The ducks and chickens live in the same house but have their own self-assigned sides. The ducks go into the chickens’ side to eat but the chickens rare go to the duck side. There are few days in winter that the birds are watered inside. Ducks are ridiculously messy and after all, these are birds. They belong outside at least long enough to get some exercise and sunshine when they get a drink. If it’s horribly cold and/or windy they stay in. They wouldn’t go out to get a drink if the door were left open all day. They go to the edge of the door and drink there.
The chickens need better perches than they have now. The wide side of the 2″ x 4″ they’re using collects a lot of manure. It doesn’t allow them to wrap their toes around to hang on. It’s ugly. This time around I’ll go into the woods and cut down saplings. They’ll be nailed in place. I’m thinking of cutting down a sturdy tree with good branches for perches to give them a bit of variety. I know they’re “just chickens” but birds with variety and something to do are happy birds, and happy birds lay more eggs.
The new coop should have two or three opaque panels on the roof to let natural light in. I don’t like to keep the light on all day when it’s overcast. The panels will let in enough light to keep them happy without running up the light bill.

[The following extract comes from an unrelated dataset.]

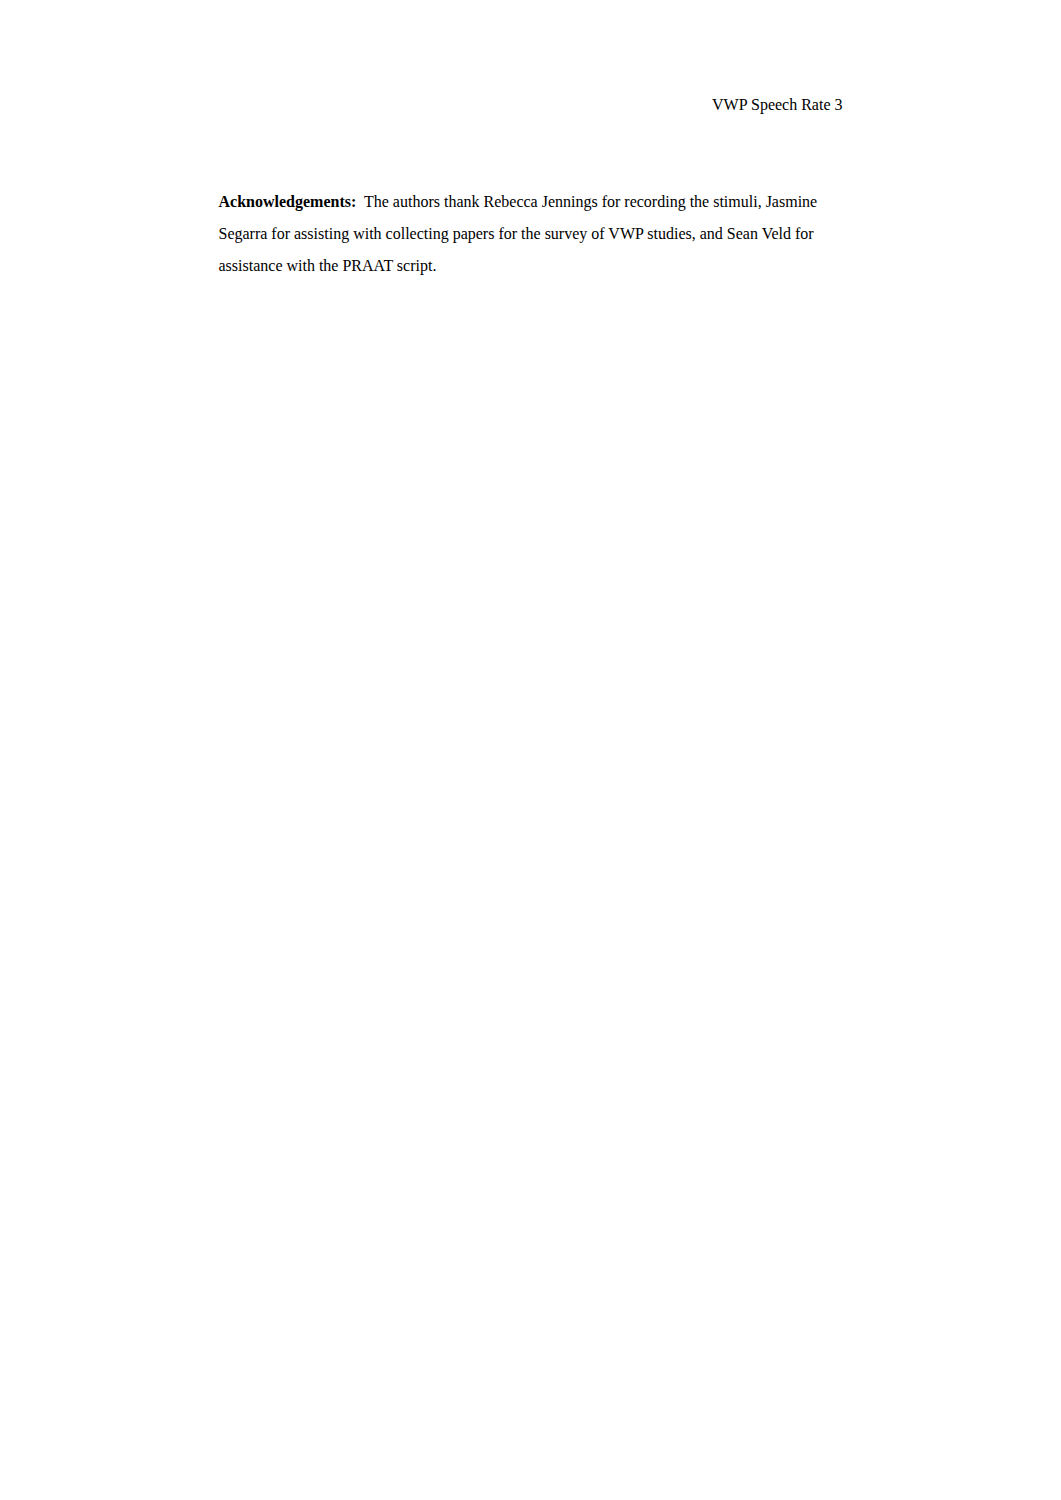VWP Speech Rate 3
Acknowledgements: The authors thank Rebecca Jennings for recording the stimuli, Jasmine Segarra for assisting with collecting papers for the survey of VWP studies, and Sean Veld for assistance with the PRAAT script.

The back of the coop faces east, the front west. The human door is on the south side. The roof peaks such that the snow comes off in front of the bird door. This new coop will face south and the bird doors will be on the east and west sides. Facing south, the snow will slide off the roof without blocking bird doors. I’ll have to shovel in front of the human door but I do that now anyway. Steve will plow the majority of snow away from the door after each storm.
The pen is on the east side. The new coop will have pens on the east and west side. The birds will go out on the east side in winter so they can make the most of sunshine. In summer, they’ll go out on the west side to enjoy the shade. I’ll reseed clover and perennial grass when the birds are on the opposite side.
Nest boxes need to be replaced and I’m not sure yet what I want to do. I’d like to be able to open a panel from outside and get the eggs. That’s a convenient method but I don’t think it’s best for me. I want to lay eyes on each bird at least twice a day. Going inside to get the eggs makes me trade easy for practical. Years ago a Barred Rock hen flew up to a perch, caught her toe on something, and hung upside down until she died. I hadn’t gone in that morning to get the eggs. Years later, I think of it often.
I’m still thinking it through. I’d love to hear your suggestions if you’ve got something that works particularly well for you!